Sunday, August 21, 2016

Smell

Eisha Sarkar
International Writing Program 2016, The University of Iowa, USA

I smell:
Coconut oil
Talcum powder
Sweet breath.

I smell:
Blood and decay
Gauze and iodine
Fear and panic.

I smell:
A hospital room
Sweat and waste
Hope and death.

I smell:
Lovely red roses
Perfumed women
Lamps and incense.

I smell:
Clarified butter
Wood and grain
Smoke and fire.

I smell:
Washed sheets
New scents

An old presence.

How I created this poem:

On 18th August 2016, I joined Class 5 of the The University of Iowa's International Writing Program after conducting the funeral of my beloved grandmother. I thought it would take my mind off my own grief as I would focus on Walt Whitman's works on the American Civil War. It's a coincidence that professors Christopher Merrill (also the director of IWP) and Ed Folsom (co-director of the Walt Whitman archive) discussed Elegy and Memorial during that class. I watched the video but could not concentrate on the readings as I was drawn into the black hole of depression. I shut off the computer and cried myself to sleep. The next morning, I read Whitman's works about loss, death and grief. It was painful but I had to move on.
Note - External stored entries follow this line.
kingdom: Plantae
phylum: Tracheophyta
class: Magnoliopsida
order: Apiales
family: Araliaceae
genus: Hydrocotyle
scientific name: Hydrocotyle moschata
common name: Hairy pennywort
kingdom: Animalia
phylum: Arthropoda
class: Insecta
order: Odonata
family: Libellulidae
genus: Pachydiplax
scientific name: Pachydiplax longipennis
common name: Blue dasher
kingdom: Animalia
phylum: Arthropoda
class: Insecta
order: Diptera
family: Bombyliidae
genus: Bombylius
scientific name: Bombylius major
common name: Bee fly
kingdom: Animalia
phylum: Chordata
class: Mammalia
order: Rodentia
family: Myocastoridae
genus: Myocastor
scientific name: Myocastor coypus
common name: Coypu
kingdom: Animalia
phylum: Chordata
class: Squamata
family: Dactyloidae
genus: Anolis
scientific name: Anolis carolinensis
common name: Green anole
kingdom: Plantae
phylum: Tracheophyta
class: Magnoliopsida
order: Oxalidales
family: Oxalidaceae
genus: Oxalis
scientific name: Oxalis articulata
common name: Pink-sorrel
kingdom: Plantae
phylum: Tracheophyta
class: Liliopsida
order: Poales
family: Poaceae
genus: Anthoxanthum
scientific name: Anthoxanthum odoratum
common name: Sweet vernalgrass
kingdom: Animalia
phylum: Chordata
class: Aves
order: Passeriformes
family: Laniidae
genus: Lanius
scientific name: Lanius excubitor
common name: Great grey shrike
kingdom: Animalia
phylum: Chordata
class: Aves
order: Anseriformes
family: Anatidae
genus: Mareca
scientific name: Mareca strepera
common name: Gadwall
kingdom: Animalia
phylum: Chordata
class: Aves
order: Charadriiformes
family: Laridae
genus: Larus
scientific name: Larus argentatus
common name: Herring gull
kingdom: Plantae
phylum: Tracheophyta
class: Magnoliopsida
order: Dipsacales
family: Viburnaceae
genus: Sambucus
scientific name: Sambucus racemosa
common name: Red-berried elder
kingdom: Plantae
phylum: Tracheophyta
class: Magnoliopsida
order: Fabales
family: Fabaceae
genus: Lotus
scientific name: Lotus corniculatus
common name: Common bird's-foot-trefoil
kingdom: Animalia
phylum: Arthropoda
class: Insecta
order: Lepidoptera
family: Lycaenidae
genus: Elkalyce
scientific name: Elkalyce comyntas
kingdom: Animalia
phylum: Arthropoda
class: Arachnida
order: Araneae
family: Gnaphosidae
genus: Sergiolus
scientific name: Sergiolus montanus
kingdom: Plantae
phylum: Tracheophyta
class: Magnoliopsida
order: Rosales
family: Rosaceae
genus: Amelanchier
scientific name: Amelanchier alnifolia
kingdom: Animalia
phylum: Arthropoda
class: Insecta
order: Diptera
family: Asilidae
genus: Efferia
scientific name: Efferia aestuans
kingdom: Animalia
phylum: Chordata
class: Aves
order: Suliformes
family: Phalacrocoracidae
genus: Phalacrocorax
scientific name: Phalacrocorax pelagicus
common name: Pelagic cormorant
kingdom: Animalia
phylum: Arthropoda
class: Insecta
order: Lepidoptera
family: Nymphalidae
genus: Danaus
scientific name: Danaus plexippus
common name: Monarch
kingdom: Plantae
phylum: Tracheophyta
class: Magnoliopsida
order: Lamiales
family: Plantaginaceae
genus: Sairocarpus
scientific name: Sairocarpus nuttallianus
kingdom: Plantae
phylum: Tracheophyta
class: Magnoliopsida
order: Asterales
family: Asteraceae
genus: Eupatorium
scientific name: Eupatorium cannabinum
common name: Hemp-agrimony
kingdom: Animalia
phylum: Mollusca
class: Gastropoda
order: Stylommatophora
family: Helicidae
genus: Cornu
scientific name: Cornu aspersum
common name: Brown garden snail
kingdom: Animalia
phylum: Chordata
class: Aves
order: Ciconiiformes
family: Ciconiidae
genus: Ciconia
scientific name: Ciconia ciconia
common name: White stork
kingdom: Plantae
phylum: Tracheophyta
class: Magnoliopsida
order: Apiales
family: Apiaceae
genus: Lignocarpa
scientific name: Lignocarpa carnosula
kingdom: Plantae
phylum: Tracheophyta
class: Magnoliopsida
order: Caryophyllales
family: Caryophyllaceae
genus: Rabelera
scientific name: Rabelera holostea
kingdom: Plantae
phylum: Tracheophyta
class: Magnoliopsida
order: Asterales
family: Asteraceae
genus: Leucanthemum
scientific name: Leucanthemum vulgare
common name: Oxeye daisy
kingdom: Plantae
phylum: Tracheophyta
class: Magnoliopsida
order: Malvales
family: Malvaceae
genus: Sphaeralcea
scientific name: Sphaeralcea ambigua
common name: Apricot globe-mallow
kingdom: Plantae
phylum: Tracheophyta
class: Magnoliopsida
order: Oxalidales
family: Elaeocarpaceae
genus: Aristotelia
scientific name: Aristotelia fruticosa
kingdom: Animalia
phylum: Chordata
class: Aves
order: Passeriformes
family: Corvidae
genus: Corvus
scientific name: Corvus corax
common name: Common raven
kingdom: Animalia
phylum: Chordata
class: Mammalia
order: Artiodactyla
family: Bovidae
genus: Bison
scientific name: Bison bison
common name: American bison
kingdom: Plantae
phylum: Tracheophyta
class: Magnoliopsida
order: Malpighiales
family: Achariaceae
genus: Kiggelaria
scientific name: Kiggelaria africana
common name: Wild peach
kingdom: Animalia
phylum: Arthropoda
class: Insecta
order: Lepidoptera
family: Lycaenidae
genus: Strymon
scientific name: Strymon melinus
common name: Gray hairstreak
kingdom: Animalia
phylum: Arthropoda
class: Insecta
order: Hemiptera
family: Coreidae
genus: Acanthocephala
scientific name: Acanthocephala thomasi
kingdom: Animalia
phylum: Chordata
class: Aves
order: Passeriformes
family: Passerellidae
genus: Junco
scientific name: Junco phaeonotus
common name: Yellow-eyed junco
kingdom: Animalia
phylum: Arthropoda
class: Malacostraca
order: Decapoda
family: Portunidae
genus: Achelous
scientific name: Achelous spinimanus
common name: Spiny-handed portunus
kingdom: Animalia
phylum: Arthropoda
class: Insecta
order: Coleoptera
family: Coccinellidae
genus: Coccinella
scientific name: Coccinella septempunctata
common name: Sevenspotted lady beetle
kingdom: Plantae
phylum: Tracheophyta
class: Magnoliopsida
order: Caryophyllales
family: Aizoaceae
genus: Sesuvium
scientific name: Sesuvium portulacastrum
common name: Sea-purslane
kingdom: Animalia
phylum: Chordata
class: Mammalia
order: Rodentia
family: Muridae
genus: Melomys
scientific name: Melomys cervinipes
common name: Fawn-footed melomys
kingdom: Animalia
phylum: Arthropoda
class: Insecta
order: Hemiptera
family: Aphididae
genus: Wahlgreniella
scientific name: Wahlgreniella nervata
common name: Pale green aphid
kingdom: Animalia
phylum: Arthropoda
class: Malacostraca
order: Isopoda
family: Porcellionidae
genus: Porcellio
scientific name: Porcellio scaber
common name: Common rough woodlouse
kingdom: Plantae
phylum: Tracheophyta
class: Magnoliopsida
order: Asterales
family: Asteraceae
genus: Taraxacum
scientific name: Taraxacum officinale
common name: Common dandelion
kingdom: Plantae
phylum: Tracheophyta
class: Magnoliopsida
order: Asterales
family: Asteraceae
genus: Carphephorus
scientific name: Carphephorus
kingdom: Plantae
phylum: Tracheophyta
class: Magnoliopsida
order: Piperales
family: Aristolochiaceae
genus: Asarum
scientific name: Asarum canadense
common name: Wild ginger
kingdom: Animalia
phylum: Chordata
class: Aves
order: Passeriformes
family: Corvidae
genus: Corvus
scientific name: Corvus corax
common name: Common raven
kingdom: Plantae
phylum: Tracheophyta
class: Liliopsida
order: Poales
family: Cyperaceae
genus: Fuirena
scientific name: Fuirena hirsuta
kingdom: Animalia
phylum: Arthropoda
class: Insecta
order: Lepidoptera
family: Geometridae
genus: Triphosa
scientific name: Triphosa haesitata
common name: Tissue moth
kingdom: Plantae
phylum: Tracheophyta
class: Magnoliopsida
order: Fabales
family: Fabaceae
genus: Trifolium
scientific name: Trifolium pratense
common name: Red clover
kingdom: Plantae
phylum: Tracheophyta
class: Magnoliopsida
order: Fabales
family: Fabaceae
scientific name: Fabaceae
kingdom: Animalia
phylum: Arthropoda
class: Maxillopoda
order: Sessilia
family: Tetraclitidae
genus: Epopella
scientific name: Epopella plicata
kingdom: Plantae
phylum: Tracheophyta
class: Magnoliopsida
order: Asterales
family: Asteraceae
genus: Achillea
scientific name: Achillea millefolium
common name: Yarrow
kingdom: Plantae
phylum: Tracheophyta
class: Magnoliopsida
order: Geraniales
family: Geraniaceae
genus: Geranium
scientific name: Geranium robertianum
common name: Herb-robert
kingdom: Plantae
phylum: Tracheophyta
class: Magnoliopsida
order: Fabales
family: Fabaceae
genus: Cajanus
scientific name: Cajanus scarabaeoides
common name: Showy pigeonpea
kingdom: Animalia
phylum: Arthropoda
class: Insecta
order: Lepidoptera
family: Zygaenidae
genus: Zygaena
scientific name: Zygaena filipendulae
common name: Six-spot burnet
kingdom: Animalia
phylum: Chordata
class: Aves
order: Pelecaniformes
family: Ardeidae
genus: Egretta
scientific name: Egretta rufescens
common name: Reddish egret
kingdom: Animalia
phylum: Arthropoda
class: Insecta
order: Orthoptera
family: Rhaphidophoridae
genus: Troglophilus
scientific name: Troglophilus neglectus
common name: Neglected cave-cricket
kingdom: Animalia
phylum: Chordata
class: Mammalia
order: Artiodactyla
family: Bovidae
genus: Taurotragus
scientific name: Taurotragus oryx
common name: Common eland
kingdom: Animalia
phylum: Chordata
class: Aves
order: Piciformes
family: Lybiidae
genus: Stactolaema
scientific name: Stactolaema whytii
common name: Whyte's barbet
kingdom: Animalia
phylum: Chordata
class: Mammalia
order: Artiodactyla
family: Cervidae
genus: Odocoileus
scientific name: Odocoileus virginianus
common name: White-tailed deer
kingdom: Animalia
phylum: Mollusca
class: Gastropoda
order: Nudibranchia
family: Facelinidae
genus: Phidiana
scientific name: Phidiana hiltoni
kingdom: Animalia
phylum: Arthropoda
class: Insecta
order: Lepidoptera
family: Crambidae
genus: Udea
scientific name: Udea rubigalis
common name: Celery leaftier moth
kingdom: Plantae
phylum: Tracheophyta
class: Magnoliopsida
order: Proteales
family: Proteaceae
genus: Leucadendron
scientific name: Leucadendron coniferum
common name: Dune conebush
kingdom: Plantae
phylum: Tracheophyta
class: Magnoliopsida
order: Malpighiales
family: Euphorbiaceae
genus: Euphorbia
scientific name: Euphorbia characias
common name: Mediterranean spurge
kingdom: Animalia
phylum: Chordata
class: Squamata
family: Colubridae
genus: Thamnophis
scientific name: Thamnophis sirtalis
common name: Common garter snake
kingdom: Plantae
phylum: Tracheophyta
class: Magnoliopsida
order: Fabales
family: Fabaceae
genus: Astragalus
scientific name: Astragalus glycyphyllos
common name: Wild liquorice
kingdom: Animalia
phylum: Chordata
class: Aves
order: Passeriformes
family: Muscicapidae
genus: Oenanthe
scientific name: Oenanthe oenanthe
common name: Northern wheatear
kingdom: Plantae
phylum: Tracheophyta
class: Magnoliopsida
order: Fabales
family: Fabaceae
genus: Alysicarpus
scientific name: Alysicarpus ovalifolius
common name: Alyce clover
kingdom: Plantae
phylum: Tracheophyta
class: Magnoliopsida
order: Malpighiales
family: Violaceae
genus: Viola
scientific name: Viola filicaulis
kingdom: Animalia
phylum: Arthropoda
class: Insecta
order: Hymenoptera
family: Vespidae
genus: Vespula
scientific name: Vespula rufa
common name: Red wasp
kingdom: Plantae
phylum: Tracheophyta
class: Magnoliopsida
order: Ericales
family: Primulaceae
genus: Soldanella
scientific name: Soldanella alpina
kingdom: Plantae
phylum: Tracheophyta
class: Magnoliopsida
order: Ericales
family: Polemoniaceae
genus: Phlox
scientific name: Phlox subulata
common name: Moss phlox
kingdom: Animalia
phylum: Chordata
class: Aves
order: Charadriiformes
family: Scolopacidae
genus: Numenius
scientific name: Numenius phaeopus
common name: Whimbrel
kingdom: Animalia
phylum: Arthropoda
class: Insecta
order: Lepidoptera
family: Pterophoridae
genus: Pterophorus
I walked into the room where my grandmother spent most of her life. When she was there, it was filled with her scent and the smells of the things she would use daily: coconut oil for hair and body massage, ointments, balms, moisturisers, lavender-scented talcum powder and so on. A month ago, she had to undergo a surgery to remove a clot from an artery in her leg. It was partially successful. A week later, the lower part of the leg became gangrenous. The house was filled with the odour of decaying flesh. She knew we would not be able to bear it for long and so she decided to get her leg amputated. The operation was successful and she came home. She seemed to be recovering but then the stump got infected. The bacteria spread through her body to the lungs and kidneys. She was in a lot of pain through the week but her final moments in the hospital were very peaceful. She was a very religious person and we cremated her.

With this poem, I have attempted to preserve the memories of my grandmother's last week.